AIM OF THE TASK:
Rewrite the rows below, substituting "Секретна" for "Конфіденційна" wherever it appears and leaving everything else unchanged.

EXERCISE DATA:
==============================

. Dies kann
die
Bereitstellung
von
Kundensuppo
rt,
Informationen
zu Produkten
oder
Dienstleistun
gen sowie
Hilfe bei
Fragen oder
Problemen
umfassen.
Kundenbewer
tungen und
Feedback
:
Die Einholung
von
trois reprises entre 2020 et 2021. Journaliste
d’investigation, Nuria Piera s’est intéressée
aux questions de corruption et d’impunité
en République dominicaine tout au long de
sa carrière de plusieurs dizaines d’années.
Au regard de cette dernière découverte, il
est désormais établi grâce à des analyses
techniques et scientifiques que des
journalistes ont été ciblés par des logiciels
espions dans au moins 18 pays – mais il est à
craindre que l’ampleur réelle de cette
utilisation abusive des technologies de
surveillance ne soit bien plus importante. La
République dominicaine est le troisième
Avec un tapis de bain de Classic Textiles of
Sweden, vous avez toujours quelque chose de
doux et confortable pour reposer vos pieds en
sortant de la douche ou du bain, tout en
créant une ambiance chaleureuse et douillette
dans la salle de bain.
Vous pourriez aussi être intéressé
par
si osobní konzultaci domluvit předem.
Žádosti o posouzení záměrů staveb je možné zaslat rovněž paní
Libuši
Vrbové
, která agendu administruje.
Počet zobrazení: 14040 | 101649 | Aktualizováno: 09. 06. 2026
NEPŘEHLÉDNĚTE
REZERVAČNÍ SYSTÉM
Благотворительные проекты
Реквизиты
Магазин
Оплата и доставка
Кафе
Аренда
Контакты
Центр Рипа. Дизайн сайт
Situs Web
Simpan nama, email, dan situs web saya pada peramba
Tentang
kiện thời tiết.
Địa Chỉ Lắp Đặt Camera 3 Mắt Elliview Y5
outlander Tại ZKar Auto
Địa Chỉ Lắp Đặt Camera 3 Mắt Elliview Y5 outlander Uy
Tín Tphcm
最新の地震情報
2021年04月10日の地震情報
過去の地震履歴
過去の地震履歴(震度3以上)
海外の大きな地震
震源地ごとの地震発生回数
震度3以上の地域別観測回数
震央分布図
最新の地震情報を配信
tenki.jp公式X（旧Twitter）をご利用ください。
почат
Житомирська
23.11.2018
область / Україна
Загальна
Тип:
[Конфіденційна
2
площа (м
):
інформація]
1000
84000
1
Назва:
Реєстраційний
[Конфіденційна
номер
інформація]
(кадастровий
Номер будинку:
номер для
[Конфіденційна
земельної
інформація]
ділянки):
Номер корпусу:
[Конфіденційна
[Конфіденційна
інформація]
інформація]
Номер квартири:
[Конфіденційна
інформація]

==============================

SOLVED PROBLEM:
. Dies kann
die
Bereitstellung
von
Kundensuppo
rt,
Informationen
zu Produkten
oder
Dienstleistun
gen sowie
Hilfe bei
Fragen oder
Problemen
umfassen.
Kundenbewer
tungen und
Feedback
:
Die Einholung
von
trois reprises entre 2020 et 2021. Journaliste
d’investigation, Nuria Piera s’est intéressée
aux questions de corruption et d’impunité
en République dominicaine tout au long de
sa carrière de plusieurs dizaines d’années.
Au regard de cette dernière découverte, il
est désormais établi grâce à des analyses
techniques et scientifiques que des
journalistes ont été ciblés par des logiciels
espions dans au moins 18 pays – mais il est à
craindre que l’ampleur réelle de cette
utilisation abusive des technologies de
surveillance ne soit bien plus importante. La
République dominicaine est le troisième
Avec un tapis de bain de Classic Textiles of
Sweden, vous avez toujours quelque chose de
doux et confortable pour reposer vos pieds en
sortant de la douche ou du bain, tout en
créant une ambiance chaleureuse et douillette
dans la salle de bain.
Vous pourriez aussi être intéressé
par
si osobní konzultaci domluvit předem.
Žádosti o posouzení záměrů staveb je možné zaslat rovněž paní
Libuši
Vrbové
, která agendu administruje.
Počet zobrazení: 14040 | 101649 | Aktualizováno: 09. 06. 2026
NEPŘEHLÉDNĚTE
REZERVAČNÍ SYSTÉM
Благотворительные проекты
Реквизиты
Магазин
Оплата и доставка
Кафе
Аренда
Контакты
Центр Рипа. Дизайн сайт
Situs Web
Simpan nama, email, dan situs web saya pada peramba
Tentang
kiện thời tiết.
Địa Chỉ Lắp Đặt Camera 3 Mắt Elliview Y5
outlander Tại ZKar Auto
Địa Chỉ Lắp Đặt Camera 3 Mắt Elliview Y5 outlander Uy
Tín Tphcm
最新の地震情報
2021年04月10日の地震情報
過去の地震履歴
過去の地震履歴(震度3以上)
海外の大きな地震
震源地ごとの地震発生回数
震度3以上の地域別観測回数
震央分布図
最新の地震情報を配信
tenki.jp公式X（旧Twitter）をご利用ください。
почат
Житомирська
23.11.2018
область / Україна
Загальна
Тип:
[Секретна
2
площа (м
):
інформація]
1000
84000
1
Назва:
Реєстраційний
[Секретна
номер
інформація]
(кадастровий
Номер будинку:
номер для
[Секретна
земельної
інформація]
ділянки):
Номер корпусу:
[Секретна
[Секретна
інформація]
інформація]
Номер квартири:
[Секретна
інформація]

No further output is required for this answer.